Andersen fala em dez anos para que se comece a ver alguma redução mais significativa na pesquisa com bichos. Hoje, de acordo com o Concea, 650 mil animais são usados por ano, no Brasil, em pesquisa científica (os dados, de 2015, foram obtidos por meio da Lei de Acesso à Imprensa). Aves respondem por quase um terço do total, seguidas de camundongos, peixes e ratos (é preciso frisar que um teste de ração já configura uso científico; daí a abundância de aves). Thales Tréz acredita que os números são mais expressivos. “Há vários biotérios que funcionam sem o aval do Concea.”
Voltei a encontrar Talita Marin na manhã de uma segunda-feira, em dezembro do ano passado. Ela estava em seu laboratório, no LNBio, acompanhada de uma assistente, Nathalia Indolfo, que a ajudava a preparar o conteúdo de dezoito chips. O silêncio das duas só era quebrado pelo barulho alto de uma máquina de esterilização. “Chato, né?”, comentou Marin, enquanto colocava o meio de cultura em cada chip. “Vou misturar o fluido do intestino com o do fígado, para os dois ficarem bem.”
O laboratório tinha uma estufa ajustada à temperatura do corpo humano, de onde Marin tirou dois estojos, cada qual com 24 organoides de intestino. “Eles ficaram três semanas no líquido, para atingir o desempenho máximo”, explicou, antes de depositá-los nos chips com a ajuda de uma pinça. Depois partiu para os organoides de fígado, que se acumulavam às dezenas em três recipientes (cada “fígado” é formado por vinte grãozinhos separados, que têm que ser “pescados” um a um, com uma pipeta, e depois colocados no chip). O trabalho durou meia hora.

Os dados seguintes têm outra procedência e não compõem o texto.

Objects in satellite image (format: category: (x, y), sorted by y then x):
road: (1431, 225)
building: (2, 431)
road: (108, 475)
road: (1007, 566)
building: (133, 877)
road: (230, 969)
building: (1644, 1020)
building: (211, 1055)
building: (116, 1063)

“Agora a Nathália vai colocar o paracetamol no intestino”, explicou Marin, enquanto a assistente pingava um líquido vermelho em cada chip. Em seguida, Indolfo caminhou até bancada onde estava a unidade de controle – o computador que bate sessenta vezes por minuto, transportando ar comprimido para o chip, como se fosse um coração. Plugou os dutos de ar em parte dos chips, e depois os colocou dentro da estufa. O efeito do remédio seria medido em intervalos subsequentes: após os trinta minutos iniciais, e depois de uma, duas, três, seis, doze e 24 horas, de forma a mapear como o medicamento atua, no chip, ao longo de um dia.

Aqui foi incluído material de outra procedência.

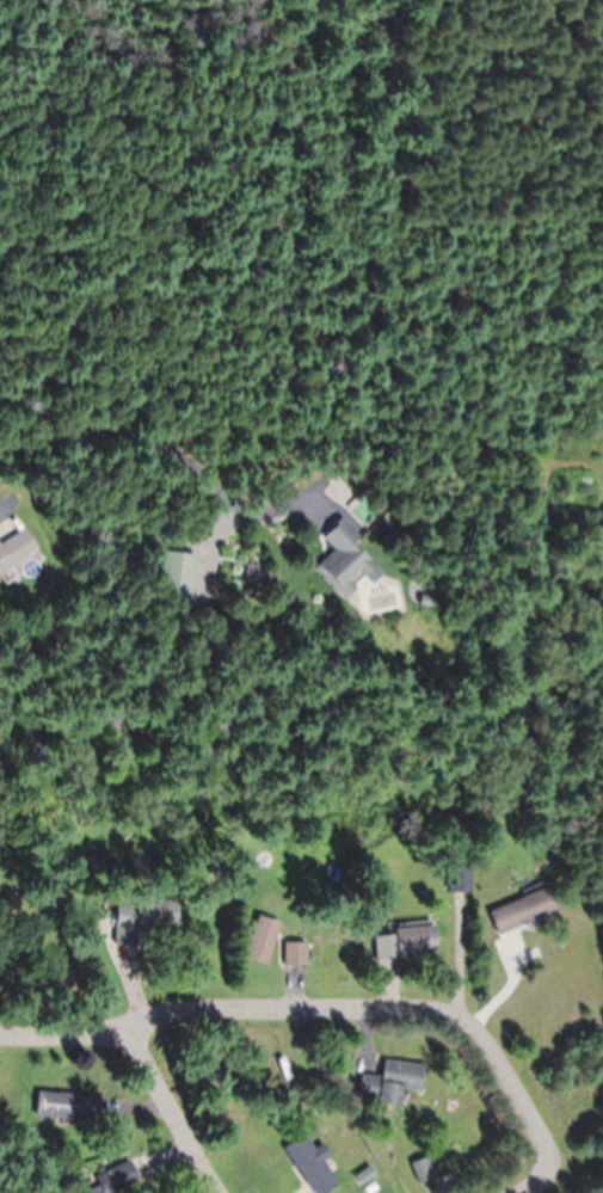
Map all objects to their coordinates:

Enquanto aguardava, perguntei a Marin quais seriam os próximos passos da pesquisa para desenvolver o Human on a Chip. “No ano que vem vamos integrar rim e tecido adiposo, para ter uma farmacocinética completa”, respondeu, referindo-se ao processo de absorção e a distribuição de um fármaco no corpo. Os testes de eficácia – ou seja, do efeito clínico de uma substância – só devem acontecer quando o chip tiver mais organoides. “Aí, em vez de saber o que corpo faz com o remédio, saberemos o que o remédio faz com o corpo”, explicou. Para ela, o grande desafio é achar um meio de cultura – o substituto do sangue – que funcione igualmente bem para todos os tipos de células usados no chip. “Vai acontecer. Tem muita gente trabalhando para isso, no mundo todo.”
Eduardo Pagani, seu chefe no LNBio, é taxativo: “Não tem nenhuma chance de o Human on a Chip não dar certo.” Lembra que a pele reconstituída, inventada no final da década de 70, é hoje amplamente usada pela indústria de cosméticos. “Se funcionou para um organoide, vai funcionar para os outros”, disse. “Talvez demore três décadas. Eu vou estar gagá, em cadeira de rodas, mas vou ver.”